Kenanga Research & Investment

Mitrajaya Holdings - Below Expectations

kiasutrader
Publish date: Wed, 29 May 2019, 10:23 AM

MITRA registered 1Q19 CNL of RM4.3m, which came in below our/consensus expectations as losses were not anticipated this year. The losses incurred were mainly due to its construction division, which saw lower-than-expected finalised contract sum, which resulted in lower revenue coupled with high fixed overheads. No dividends declared, as expected. Cut FY19-20E earnings by 22-25%. Maintain UP, with lower SoP-driven TP of RM0.200 (from RM0.245).

Below expectations. MITRA registered 1Q19 CNL of RM4.3m, which came in below our/consensus expectations as losses were not anticipated this year. The losses incurred were mainly due to its construction division, which saw lower-than-expected finalised contract sum, which resulted in lower revenue coupled with high fixed overheads. No dividends declared, as expected.

— Exercise task a —
Extract the part of the Mitrajaya Holdings note that runs from "Mitrajaya Holdings - Below" to "RM0.200 (from RM0.245).", copying it word for word.

— Stored records —
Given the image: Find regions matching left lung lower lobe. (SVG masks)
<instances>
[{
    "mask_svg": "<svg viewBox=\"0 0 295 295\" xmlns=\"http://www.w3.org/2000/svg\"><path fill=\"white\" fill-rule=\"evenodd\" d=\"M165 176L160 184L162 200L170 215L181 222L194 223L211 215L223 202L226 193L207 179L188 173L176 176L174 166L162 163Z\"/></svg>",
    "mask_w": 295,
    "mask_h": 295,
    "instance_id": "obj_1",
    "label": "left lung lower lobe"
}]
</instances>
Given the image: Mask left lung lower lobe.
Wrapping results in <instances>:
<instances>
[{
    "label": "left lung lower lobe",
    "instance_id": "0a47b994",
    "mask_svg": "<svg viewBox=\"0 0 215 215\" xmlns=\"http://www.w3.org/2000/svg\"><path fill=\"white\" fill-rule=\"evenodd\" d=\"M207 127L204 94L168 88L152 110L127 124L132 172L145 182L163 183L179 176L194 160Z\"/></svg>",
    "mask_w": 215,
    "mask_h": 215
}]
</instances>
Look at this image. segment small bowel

==

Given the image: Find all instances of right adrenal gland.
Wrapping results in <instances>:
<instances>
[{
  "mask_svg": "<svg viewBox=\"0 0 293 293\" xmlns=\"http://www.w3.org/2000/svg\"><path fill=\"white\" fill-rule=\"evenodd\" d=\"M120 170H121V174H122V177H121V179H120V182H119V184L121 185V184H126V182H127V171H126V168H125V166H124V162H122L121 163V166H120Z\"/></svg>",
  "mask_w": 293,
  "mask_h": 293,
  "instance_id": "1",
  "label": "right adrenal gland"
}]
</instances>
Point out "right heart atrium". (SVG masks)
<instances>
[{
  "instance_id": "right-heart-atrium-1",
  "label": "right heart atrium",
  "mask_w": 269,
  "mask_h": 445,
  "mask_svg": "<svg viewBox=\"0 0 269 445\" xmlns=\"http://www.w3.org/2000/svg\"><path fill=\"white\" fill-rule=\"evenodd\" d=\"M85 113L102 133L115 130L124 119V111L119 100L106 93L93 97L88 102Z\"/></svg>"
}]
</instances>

— Exercise task b —
In the records, copy the lines exactly as they appear, from the line with "Given the image: Find regions" to the line with "Look at this image. segment small bowel", including both of those lines.

— Task output a —
Mitrajaya Holdings - Below Expectations

kiasutrader
Publish date: Wed, 29 May 2019, 10:23 AM

MITRA registered 1Q19 CNL of RM4.3m, which came in below our/consensus expectations as losses were not anticipated this year. The losses incurred were mainly due to its construction division, which saw lower-than-expected finalised contract sum, which resulted in lower revenue coupled with high fixed overheads. No dividends declared, as expected. Cut FY19-20E earnings by 22-25%. Maintain UP, with lower SoP-driven TP of RM0.200 (from RM0.245).

— Task output b —
Given the image: Find regions matching left lung lower lobe. (SVG masks)
<instances>
[{
    "mask_svg": "<svg viewBox=\"0 0 295 295\" xmlns=\"http://www.w3.org/2000/svg\"><path fill=\"white\" fill-rule=\"evenodd\" d=\"M165 176L160 184L162 200L170 215L181 222L194 223L211 215L223 202L226 193L207 179L188 173L176 176L174 166L162 163Z\"/></svg>",
    "mask_w": 295,
    "mask_h": 295,
    "instance_id": "obj_1",
    "label": "left lung lower lobe"
}]
</instances>
Given the image: Mask left lung lower lobe.
Wrapping results in <instances>:
<instances>
[{
    "label": "left lung lower lobe",
    "instance_id": "0a47b994",
    "mask_svg": "<svg viewBox=\"0 0 215 215\" xmlns=\"http://www.w3.org/2000/svg\"><path fill=\"white\" fill-rule=\"evenodd\" d=\"M207 127L204 94L168 88L152 110L127 124L132 172L145 182L163 183L179 176L194 160Z\"/></svg>",
    "mask_w": 215,
    "mask_h": 215
}]
</instances>
Look at this image. segment small bowel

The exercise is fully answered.